A ver si pueden colaborar con algún dato más.


----------



## marcoszorrilla

En el DRAE no existe, pero he encontrado una definición en italiano:

Racla: En la estampación y seragrafía la racla o exprimidor se utiliza para distribuir la tinta en la tela y para hacerla pasar mediante presión ejercida con la racla en el entramado que constituye la matriz del tejido.
No pongo el texto en italiano porque antes he visto desaparecer una respuesta a causa de un par de palabras en distinto idioma.


----------



## uruguacha

Hola, nunca me había cuestionado esa palabra, pero te cuento que en mi país, "RACIA" *(RAZIA)* se le llamaba en la época de la dictadura militar a una práctica (llevada a cabo por militares) que consistía en marcar un terreno x (por ejemplo dos bloques) y entrar casa por casa buscando subversivos.
Lo hacían también en la calle, o en cualquier lugar público.

No sé de qué hablaban las personas en la imprenta, pero esa es una de las aplicaciones para "RACIA" *(RAZIA)* que te puedo ofrecer.


----------



## pejeman

En México a lo que tú describes se le llama _razzia _y generalmente la llevaba a cabo la policía, pero casi nunca con fines políticos_*.* _Creo que viene del italiano.
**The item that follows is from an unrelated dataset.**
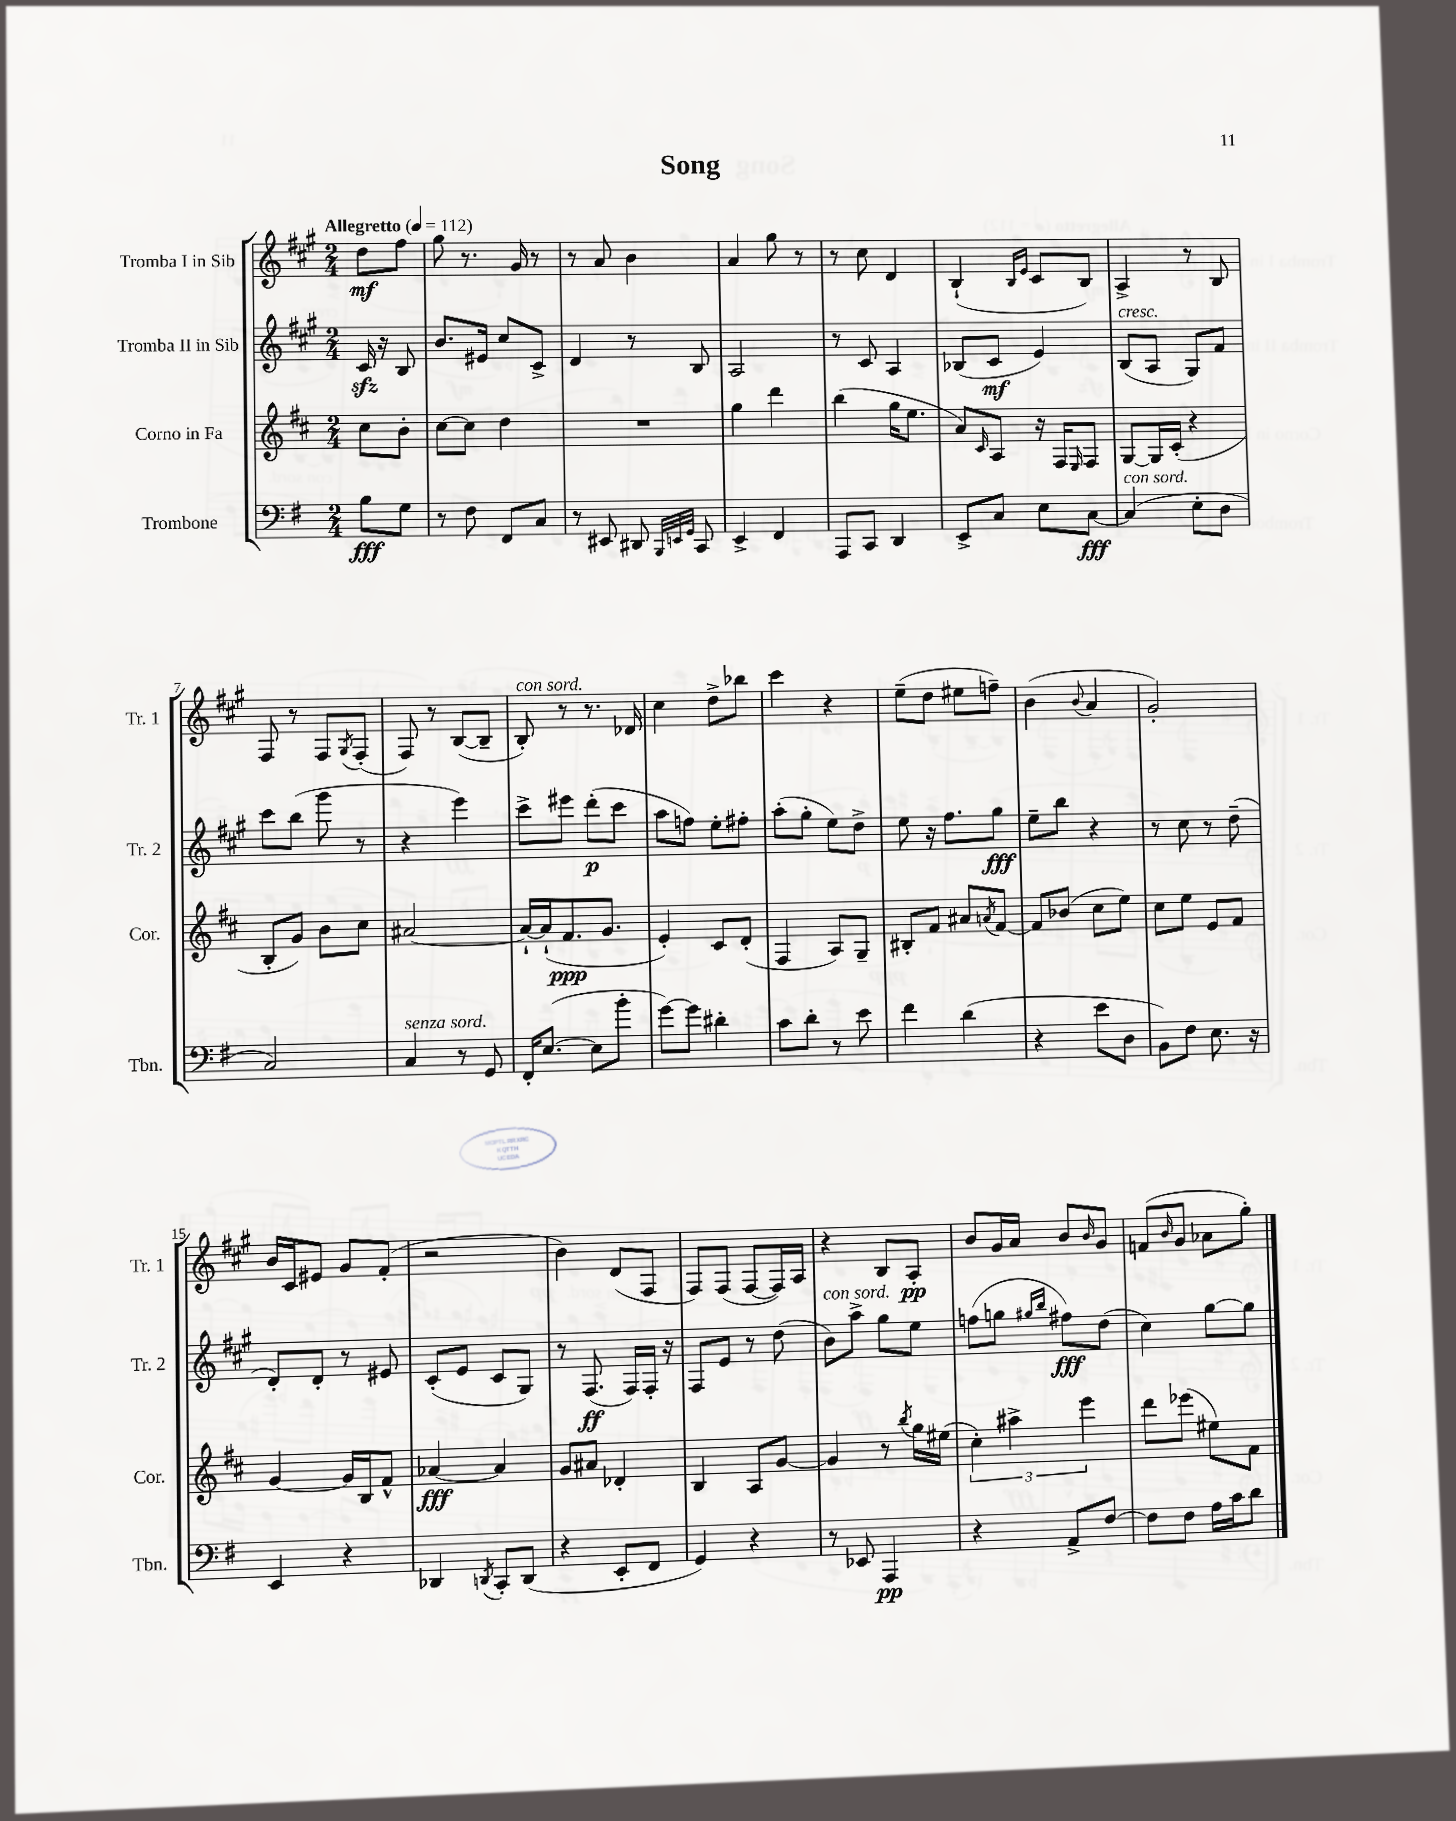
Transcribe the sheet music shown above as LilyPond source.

Tal vez racia de serigrafía sea como un rodillo y de ahí el parecido. Saludos.


----------



## pejeman

O tal vez racla/racia  sea una chapa para estarcir.

Saludos


----------



## Sofia29

Creo que la pregunta es por la palabra racla con ele, y no con i, ¿no? Por ahí estoy viendo mal...


----------



## uruguacha

Sofia tiene razon, yo estoy leyendo I en lugar de L.
Perdon y gracias a Pejeman por su aporte.


----------



## marcoszorrilla

Efectivamente como puede verse Razia no tiene nada que ver con Racla.

*razia**.*
 (Del fr. _razzia,_ y este del ár. argelino _ḡāzyah_, algara1).
* 1.* f. Incursión, correría en un país enemigo y sin más objeto que el botín.
* 2.* f. Batida, redada.


----------



## Prodriguez

Muy interesante todos sus comentatios, por un momento imaginé Racla italiano y Racia español pero veo que no es así, entonces me quedo con Racla empleado como un término italiano en la serigrafía y se ha hecho común en los paises de habla hispana y todavía espera una traducción o una inclusión en el DRAE. Gracias.


----------



## silky1972

Buenas a todxs

Estoy traduciendo un texto sobre arte, especialmente sobre grabados y serigrafías, y me aparece la palabra "manigueta", que es un elemento para esparcir la tinta, y tiene el mismo significado que "racla". Después de mucho buscar, encontré que en inglés se dice "printing squeegee". 

¡Espero que mi aporte le sirva a alguien!

Saludos


----------



## Sprachliebhaber

También la racla (con ele, no con i) se llama "doctor blade" en el proceso de untar una superficie con una capa de grosor controlado y uniforme de un líquido viscoso (p.ej. de pintura o esmalte).


----------



## silky1972

Thanks, Sprachliebhaber!


----------



## Benzene

Sprachliebhaber said:


> También la racla (con ele, no con i) se llama "doctor blade" en el proceso de untar una superficie con una capa de grosor controlado y uniforme de un líquido viscoso (p.ej. de pintura o esmalte).


_La palabra "racl*a* = manigueta" se utiliza en italiano y en la técnica tipografica consiste en una hoja larga que tiene la función de distribuir la tinta uniformemente sobre los cilindros entintadores. En el área de pinturas y barnices, se aplica la explicación de Sprachliebhaber.
La etimología de la palabra no es italiana, sino una adaptación del término francés "racl*e*", que a su vez deriva del verbo "racl*er* = raspar". 

Espero que esta explicación sea útil para futuras consultas.

Saludos,
*Benzene*_


----------



## silky1972

Muchas gracias, Benzene!

Con respecto a la etimología, había habido una confusión entre la palabra RACLA y la palabra RAZZIA, por eso el malentendido sobre la proveniencia de la palabra. 

Todo acarado!

Saludos!


----------